Ich blicke in ihre traurigen Augen. «Was gibt es?»

«Heute ist Tag 14. Ihr Mann hat in seiner Patientenverfügung geschrieben, ich zitiere: Wenn es im Falle eines Unfalls nach 14 Tagen keine Verbesserung meines Zustandes gibt und ich von Maschinen am Leben gehalten werde, dann sollen jegliche lebenserhaltenden Massnahmen, nach Konsultation mit meiner Ehefrau Betty Price, ausgeschaltet werden, um mich meinem Schicksal zu überlassen.»

Sie starrt mir lange in die Augen. Ich weiss, was dort steht. Wir haben es zusammengeschrieben.

Ich schüttle den Kopf. James, mein James. Die Liebe meines Lebens. Alles wurde von ihm zerstört. Und jetzt soll ich diejenige sein, die über sein Leben entscheidet? Ich war die Einzige, die seinen bevorstehenden Tod noch verhindern konnte, die Ärzte sind der Patientenverfügung gebunden.

«Ich bin nicht seine Ehefrau. Nicht mehr.», ist das Einzige, was ich hervorbringe.

«Rechtlich gesehen sind Sie noch verheiratet, auch wenn sie lange keinen Kontakt hatten. Sie müssen intervenieren, wenn sie es für sinnvoll halten.»

Eine weitere Träne rollt meine Wange herab. Die Entscheidung sollte doch einfach sein, oder? Sollte ich nicht aufspringen und rufen, dass sie keinesfalls die Maschinen ausschalten dürfen? Dass sie meinen James retten müssen?

«Ziehen Sie den Stecker.» höre ich mich selbst sagen.

Die Ärztin nickt nur.

Stunden vergehen bis endlich, mitten in der Nacht, das ganze Ärzteteam von James ins Zimmer tritt. Keiner sagt etwas, nur das Piepen der Monitore und das regelmässige Zischen der Beatmungsmaschine ist zu hören.

Der Oberarzt tritt an einen der vielen Bildschirme, drückt irgendwelche Knöpfe und die ersten Lämpchen erlöschen. Die junge Ärztin tritt hervor, mein Puls beginnt zu rasen.

Langsam wagt sie sich an James heran, nimmt den Beatmungsschlauch fest in die Hand und entfernt ihn sorgfältig. Die rhythmischen Töne des Beatmungsgeräts verstummen. Ich zittere am ganzen Körper und starre auf den Herzmonitor, gleich über seinem Kopf. Das Piepen wird immer schwächer, bis die grünblinkende Linie komplett abflacht. Alles, was übrig bleibt ist ein konstanter Piepton. Die letzten, blinkenden Lichter werden vom Oberarzt deaktiviert und der Monitor verstummt. Stille erobert den Raum.

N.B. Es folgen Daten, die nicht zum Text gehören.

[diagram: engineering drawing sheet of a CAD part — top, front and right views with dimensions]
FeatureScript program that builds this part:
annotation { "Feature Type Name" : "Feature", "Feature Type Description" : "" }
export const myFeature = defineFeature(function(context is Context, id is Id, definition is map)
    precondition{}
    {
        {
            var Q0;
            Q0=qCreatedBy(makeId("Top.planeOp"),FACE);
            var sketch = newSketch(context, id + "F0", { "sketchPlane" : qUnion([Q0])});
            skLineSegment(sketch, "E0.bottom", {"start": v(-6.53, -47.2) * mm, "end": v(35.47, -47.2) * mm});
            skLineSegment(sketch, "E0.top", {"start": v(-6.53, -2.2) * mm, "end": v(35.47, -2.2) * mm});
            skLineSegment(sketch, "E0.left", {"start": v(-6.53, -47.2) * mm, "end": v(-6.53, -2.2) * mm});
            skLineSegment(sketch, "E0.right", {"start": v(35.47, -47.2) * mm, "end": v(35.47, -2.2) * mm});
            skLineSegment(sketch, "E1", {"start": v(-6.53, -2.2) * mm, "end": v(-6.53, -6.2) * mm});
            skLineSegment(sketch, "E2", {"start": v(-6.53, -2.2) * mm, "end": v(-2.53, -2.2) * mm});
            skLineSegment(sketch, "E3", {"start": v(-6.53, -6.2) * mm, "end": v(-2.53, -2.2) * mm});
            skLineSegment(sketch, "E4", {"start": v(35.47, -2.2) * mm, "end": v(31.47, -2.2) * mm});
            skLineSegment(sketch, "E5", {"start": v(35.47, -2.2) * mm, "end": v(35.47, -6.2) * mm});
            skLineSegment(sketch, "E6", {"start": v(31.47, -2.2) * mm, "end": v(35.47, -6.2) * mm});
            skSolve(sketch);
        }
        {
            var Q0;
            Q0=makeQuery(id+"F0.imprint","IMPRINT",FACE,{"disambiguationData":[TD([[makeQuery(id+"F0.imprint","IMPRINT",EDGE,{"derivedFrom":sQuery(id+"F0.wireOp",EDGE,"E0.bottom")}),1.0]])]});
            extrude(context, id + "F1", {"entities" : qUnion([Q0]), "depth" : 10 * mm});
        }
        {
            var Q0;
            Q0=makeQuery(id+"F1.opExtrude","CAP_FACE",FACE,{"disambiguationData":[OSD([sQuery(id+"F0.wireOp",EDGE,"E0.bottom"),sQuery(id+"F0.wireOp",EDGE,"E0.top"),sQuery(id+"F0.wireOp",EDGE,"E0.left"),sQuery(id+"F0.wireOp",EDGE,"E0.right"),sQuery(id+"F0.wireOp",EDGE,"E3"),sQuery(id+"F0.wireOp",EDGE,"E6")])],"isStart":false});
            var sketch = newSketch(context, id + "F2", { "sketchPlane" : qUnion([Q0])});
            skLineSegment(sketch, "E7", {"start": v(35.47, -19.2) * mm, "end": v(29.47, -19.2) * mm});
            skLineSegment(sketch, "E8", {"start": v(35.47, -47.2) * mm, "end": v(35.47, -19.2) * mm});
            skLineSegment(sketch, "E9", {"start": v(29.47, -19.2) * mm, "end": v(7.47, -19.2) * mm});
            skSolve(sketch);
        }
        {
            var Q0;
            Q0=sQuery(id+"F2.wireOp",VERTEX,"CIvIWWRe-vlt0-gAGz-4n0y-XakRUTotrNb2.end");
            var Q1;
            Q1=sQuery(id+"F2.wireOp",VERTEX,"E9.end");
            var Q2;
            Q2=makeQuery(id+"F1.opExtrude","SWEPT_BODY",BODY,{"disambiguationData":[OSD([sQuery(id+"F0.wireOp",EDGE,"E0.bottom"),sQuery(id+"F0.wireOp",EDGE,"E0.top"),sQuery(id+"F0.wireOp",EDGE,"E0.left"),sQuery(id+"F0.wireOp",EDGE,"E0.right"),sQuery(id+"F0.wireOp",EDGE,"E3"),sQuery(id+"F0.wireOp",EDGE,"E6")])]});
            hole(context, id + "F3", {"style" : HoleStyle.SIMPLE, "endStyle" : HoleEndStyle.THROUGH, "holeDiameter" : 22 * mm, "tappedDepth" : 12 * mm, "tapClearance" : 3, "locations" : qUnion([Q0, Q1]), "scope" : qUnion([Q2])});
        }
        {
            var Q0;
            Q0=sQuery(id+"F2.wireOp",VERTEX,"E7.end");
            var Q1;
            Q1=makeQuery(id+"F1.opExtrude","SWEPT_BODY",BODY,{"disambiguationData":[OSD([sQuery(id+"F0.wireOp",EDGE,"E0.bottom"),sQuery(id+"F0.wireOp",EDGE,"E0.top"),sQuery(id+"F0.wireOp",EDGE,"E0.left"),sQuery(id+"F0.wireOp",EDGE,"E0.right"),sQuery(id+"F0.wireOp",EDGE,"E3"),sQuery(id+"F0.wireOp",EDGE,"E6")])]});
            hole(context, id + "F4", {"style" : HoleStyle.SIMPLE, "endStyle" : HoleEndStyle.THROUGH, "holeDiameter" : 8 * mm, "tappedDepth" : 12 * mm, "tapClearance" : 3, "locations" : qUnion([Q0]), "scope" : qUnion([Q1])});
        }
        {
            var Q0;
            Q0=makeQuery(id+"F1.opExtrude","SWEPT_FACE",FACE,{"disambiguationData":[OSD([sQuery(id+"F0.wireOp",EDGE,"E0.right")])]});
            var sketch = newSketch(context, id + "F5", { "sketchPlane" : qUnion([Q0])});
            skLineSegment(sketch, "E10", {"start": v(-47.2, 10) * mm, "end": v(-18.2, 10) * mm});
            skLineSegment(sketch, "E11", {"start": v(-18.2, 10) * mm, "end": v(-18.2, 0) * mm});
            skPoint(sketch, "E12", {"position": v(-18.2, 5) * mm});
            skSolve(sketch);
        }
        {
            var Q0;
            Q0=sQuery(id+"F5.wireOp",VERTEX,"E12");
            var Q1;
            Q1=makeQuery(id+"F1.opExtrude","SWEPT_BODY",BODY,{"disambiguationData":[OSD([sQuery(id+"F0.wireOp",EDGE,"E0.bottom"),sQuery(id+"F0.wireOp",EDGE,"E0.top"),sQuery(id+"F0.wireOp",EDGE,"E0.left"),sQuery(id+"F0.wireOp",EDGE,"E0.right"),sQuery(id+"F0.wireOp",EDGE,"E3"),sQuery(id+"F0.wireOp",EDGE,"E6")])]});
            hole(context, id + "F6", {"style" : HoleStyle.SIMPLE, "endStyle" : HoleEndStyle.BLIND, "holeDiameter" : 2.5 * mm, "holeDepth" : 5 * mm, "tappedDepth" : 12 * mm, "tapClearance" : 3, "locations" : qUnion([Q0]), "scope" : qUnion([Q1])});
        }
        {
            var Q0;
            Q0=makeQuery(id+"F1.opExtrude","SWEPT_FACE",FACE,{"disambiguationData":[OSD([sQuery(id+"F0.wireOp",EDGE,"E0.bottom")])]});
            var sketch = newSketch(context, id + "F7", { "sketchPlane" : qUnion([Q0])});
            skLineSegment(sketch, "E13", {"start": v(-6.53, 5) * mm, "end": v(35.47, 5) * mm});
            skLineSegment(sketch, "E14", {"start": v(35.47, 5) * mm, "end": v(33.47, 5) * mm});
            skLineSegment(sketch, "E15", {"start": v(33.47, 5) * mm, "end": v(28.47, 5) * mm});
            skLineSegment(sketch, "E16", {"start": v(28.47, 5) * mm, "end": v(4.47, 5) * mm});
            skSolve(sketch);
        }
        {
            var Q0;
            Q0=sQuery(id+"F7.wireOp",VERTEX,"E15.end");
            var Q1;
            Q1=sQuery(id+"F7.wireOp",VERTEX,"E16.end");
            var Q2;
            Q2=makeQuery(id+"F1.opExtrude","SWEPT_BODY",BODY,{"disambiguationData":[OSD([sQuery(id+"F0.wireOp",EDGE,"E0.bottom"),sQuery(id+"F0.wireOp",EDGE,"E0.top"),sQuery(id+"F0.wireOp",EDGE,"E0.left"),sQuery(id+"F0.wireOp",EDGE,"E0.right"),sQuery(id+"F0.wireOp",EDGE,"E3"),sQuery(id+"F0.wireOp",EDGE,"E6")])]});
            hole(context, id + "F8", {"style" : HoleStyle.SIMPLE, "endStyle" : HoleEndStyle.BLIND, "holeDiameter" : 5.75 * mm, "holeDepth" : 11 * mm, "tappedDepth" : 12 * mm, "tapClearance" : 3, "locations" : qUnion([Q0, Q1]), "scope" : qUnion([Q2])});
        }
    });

Der Oberarzt sucht nach seinem Puls, vergebens.

«Betty, Sie mussten eine Entscheidung fällen, die keiner in seinem Leben treffen müssen sollte.»

Seine Worte prallen an mir ab. Meine Welt scheint zu kollabieren. James ist tot.

Ich nehme seine kalte, leblose Hand ein letztes Mal und flüstere: «Es hat mich tief getroffen, dich zu kennen.»

Die Kirchenglocken läuten Mitternacht. Tag 14 ist vorüber.